[Start of Attachment]
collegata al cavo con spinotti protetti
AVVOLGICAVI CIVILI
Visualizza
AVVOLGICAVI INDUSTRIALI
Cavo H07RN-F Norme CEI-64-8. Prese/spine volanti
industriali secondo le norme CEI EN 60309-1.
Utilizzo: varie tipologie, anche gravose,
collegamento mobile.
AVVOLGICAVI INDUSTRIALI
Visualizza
[End of Attachment]
[Start of Attachment]
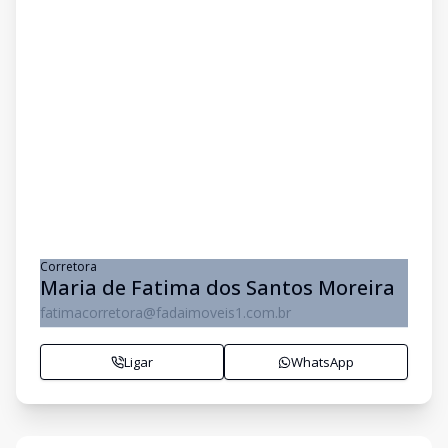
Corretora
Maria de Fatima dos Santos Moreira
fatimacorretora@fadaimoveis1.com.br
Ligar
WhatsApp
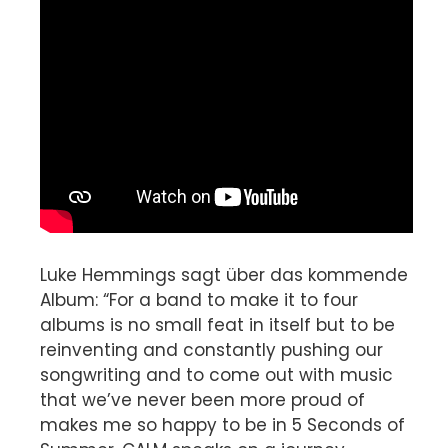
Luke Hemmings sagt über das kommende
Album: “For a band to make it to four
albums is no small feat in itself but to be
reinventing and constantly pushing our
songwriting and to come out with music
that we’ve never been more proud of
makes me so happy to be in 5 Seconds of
[End of Attachment]
What you should do
Return the lines from the line that contains "Luke Hemmings sagt über das kommende" up to and including the line that contains "makes me so happy to be in 5 Seconds of", reproducing each one precisely.

Answer
Luke Hemmings sagt über das kommende
Album: “For a band to make it to four
albums is no small feat in itself but to be
reinventing and constantly pushing our
songwriting and to come out with music
that we’ve never been more proud of
makes me so happy to be in 5 Seconds of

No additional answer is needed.